Are we addicted to information?

W4QF3HJTPVI’m sick and tired of shallow news stories blaring at me to get my attention. They want to suck me in, get me riled up, play with my emotions, pass on my cookies to advertisers, and make me desperate to hear the latest misadventure.

Consuming the news is emotionally exhausting, and really doesn’t tell me very much about the real issues. Often, the news stories are full of those who are eager to emote their first reactions for all to hear, and these are played over and over again—just with different lips speaking into the microphones. The high emotional content and lack of substance is overwhelming.

The following paragraph from a Farnam Street blog: Why You Should Stop Reading News caught my attention.

“Being well informed isn’t regurgitating the opinion of some twenty-two-year-old with no life experience telling me what to think or how outraged to be.
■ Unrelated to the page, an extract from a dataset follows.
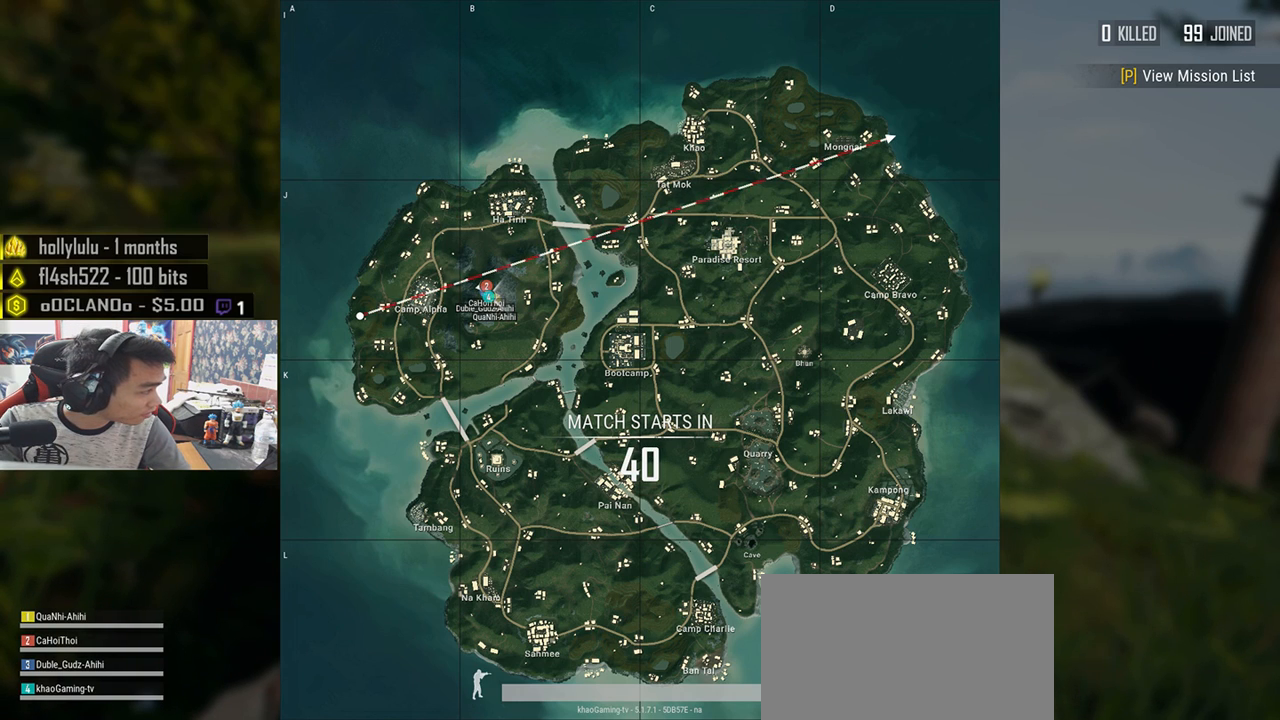
{"keys": [], "mouse": ["wheel"], "events": [[117, "mouse_wheel", "down"]]}
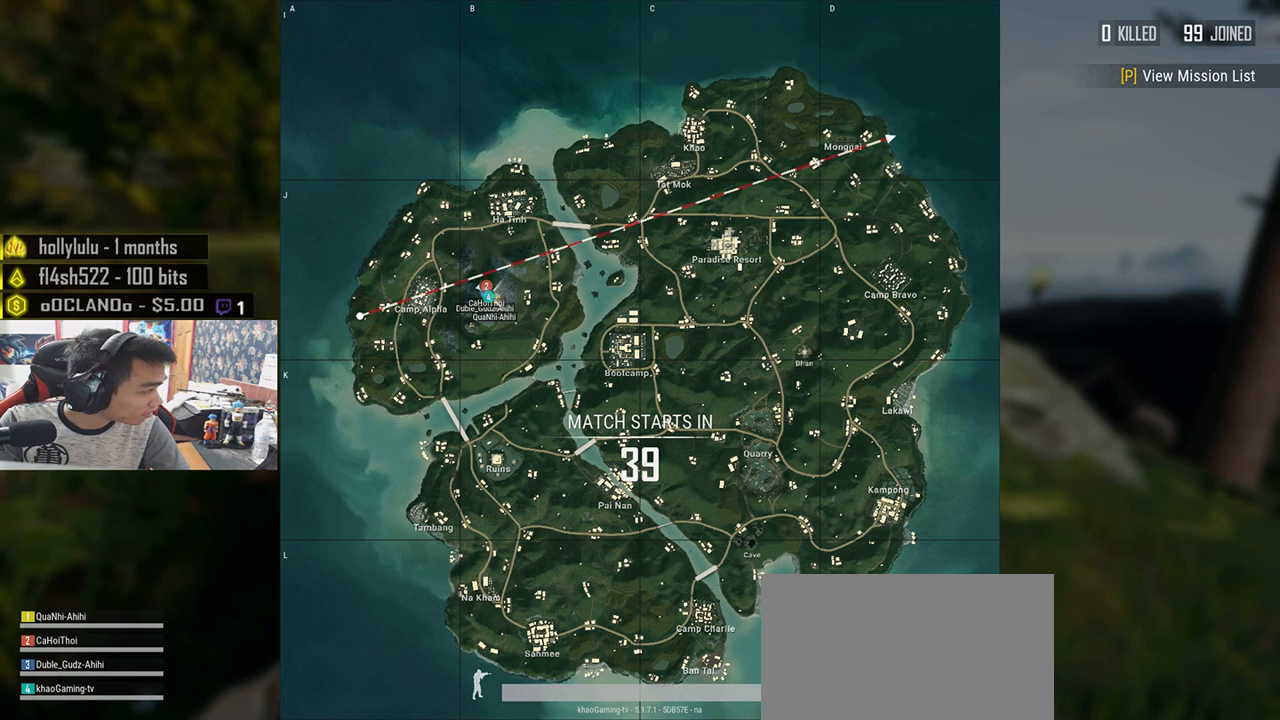
{"keys": [], "mouse": [], "events": [[117, "mouse_wheel", "up"]]}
Your first thought on something is usually not yours but someone else’s. When all you do is consume, you are not only letting someone else hijack and direct your attention; you are also letting them think for you.”

Do I want to know something about everything? Can I—with my limited time, knowledge, and thought capacity—think deeply, care about, or understand all the issues that are thrown at me every day? Can you? Do you really want to?

My time is limited and valuable. I would rather choose to focus deeply on something than have a cursory, emotional reaction to a plethora of stories that will be irrelevant tomorrow. I would rather choose my thoughts, dig deeper into issues of interest or need, and greet the people around me as neighbors.

I don’t think of it as “uninformed.” Rather, I prefer to go deeper and try to block the hype. I prefer too look around me and engage in conversations with people face-to-face. And I’m hoping to have a few minutes of “boredom” where I can just sit and think.